## TRY IT
From the entries that follow, gather each line holding the word "message".

## SUPPLIED DATA
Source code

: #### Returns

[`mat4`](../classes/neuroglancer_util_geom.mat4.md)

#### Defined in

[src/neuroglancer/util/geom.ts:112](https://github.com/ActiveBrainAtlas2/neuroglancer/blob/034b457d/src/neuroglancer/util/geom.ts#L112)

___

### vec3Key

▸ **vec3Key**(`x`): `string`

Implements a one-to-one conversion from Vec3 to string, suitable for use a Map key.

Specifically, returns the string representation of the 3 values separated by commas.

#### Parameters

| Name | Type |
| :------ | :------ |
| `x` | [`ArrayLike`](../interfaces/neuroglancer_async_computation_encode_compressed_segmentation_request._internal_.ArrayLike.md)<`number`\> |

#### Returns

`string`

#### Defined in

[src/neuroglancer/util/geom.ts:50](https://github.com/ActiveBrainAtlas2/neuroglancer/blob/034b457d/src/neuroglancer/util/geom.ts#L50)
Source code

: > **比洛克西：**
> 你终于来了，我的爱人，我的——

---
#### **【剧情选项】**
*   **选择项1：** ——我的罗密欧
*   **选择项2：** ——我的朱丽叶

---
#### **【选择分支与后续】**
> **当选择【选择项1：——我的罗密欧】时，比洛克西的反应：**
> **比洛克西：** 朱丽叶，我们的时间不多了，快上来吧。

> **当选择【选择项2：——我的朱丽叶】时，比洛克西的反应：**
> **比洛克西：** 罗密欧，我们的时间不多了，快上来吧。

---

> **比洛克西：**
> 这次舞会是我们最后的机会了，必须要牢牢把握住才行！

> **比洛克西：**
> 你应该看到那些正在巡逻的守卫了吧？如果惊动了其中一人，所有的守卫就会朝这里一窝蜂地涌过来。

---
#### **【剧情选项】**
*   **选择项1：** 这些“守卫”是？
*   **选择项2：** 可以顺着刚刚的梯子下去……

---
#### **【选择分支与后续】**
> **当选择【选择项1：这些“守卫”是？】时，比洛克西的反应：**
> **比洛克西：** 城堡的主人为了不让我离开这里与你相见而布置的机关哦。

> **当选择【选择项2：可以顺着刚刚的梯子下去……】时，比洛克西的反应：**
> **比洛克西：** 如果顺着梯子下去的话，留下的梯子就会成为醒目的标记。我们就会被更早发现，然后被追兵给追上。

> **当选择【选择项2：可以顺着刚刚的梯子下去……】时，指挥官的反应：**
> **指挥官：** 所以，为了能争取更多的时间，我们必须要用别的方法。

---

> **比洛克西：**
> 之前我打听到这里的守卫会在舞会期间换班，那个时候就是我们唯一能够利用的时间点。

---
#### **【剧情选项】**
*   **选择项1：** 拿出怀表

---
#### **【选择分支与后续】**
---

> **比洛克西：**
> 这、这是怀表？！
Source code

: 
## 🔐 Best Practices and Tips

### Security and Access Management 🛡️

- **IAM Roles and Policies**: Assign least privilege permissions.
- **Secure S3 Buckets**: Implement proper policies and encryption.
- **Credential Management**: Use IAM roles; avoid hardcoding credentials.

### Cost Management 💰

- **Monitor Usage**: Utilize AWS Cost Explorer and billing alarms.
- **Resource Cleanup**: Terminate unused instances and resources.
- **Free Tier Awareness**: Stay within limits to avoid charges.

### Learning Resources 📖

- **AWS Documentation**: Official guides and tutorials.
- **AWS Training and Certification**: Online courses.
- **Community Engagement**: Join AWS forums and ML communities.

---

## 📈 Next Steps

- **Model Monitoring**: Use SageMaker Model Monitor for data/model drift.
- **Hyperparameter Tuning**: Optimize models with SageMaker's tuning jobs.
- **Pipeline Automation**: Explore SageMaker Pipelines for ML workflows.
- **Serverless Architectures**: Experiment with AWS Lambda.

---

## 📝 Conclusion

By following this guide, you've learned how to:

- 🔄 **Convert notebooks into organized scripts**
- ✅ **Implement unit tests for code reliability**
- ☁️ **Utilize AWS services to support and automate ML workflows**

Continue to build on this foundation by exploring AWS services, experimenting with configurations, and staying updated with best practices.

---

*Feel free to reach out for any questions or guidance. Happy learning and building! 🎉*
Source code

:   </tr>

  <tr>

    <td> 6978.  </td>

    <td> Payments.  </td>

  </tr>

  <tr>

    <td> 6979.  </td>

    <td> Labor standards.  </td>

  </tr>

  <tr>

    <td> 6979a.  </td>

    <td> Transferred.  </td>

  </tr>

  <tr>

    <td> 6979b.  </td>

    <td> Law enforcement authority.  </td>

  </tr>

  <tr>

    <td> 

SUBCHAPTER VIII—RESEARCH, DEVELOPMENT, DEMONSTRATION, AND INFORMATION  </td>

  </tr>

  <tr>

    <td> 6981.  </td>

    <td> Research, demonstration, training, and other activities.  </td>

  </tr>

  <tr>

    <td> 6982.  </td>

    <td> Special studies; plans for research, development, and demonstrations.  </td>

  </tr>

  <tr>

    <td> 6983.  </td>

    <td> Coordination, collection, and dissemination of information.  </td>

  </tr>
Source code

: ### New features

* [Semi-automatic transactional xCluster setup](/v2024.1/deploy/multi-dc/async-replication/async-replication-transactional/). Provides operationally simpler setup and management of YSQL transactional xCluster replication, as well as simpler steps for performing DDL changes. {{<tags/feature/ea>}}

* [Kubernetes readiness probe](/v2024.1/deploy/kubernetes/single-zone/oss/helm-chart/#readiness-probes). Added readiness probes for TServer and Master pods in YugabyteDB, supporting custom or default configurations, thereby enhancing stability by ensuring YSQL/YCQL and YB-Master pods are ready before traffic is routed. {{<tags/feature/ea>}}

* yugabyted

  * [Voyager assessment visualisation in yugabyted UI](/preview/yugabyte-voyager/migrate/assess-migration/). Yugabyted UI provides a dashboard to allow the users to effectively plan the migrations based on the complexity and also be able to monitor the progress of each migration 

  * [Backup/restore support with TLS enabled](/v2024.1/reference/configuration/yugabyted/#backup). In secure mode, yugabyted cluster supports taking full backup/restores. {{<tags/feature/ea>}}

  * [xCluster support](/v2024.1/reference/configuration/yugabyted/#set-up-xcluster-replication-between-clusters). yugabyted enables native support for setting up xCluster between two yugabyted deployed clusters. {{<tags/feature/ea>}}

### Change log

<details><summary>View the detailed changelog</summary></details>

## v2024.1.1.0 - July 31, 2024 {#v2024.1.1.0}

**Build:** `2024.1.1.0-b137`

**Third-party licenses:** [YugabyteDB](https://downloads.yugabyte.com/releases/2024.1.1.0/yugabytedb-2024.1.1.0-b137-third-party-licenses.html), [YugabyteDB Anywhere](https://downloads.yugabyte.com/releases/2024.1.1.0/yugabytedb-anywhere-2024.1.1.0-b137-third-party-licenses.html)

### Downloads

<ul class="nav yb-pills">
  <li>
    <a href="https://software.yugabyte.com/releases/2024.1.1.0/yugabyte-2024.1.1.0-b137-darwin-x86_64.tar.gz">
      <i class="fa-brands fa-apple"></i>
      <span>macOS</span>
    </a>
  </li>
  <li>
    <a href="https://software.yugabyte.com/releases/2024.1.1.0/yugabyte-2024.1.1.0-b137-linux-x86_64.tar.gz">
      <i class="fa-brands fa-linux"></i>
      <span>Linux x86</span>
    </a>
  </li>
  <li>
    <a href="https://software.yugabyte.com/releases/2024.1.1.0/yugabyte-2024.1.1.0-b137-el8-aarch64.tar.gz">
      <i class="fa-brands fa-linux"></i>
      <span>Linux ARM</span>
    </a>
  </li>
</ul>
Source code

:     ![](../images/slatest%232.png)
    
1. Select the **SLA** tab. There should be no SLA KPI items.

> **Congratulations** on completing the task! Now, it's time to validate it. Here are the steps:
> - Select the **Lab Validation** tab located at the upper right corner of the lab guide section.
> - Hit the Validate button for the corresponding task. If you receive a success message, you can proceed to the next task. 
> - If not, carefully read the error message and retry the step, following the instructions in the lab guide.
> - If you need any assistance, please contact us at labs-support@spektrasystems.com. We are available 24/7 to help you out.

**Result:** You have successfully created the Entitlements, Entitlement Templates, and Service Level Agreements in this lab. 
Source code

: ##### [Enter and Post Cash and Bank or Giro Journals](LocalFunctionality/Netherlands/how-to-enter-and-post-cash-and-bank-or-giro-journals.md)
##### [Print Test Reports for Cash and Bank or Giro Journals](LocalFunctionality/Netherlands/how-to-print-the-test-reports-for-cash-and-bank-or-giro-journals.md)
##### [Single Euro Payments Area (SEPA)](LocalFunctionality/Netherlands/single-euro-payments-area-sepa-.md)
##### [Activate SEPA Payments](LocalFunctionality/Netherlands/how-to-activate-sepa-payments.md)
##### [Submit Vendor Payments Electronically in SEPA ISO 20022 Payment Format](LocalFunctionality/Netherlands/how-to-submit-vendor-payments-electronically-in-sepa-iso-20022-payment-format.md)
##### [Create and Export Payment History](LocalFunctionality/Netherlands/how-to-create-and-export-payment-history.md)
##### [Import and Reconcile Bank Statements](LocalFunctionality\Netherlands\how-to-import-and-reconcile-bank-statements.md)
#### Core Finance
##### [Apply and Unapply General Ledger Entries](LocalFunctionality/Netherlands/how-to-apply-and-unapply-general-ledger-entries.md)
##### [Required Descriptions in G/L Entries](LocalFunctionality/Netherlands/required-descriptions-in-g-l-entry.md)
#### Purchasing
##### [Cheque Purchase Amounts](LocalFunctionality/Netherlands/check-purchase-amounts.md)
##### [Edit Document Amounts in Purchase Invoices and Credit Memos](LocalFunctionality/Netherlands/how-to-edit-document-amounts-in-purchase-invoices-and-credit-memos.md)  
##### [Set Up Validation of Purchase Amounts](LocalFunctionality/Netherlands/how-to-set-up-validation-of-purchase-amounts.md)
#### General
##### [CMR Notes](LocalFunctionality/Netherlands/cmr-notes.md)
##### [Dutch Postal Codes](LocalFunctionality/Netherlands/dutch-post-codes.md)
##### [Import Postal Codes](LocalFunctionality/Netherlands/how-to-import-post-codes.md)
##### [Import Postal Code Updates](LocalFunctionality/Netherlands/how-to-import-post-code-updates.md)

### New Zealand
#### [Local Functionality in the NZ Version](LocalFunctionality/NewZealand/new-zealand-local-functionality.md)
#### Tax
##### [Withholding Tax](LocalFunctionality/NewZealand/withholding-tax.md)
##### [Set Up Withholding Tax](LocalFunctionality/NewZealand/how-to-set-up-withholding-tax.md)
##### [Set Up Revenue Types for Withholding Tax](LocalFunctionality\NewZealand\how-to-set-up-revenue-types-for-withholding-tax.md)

## REPLY TO THE EXERCISE
> - Hit the Validate button for the corresponding task. If you receive a success message, you can proceed to the next task. 
> - If not, carefully read the error message and retry the step, following the instructions in the lab guide.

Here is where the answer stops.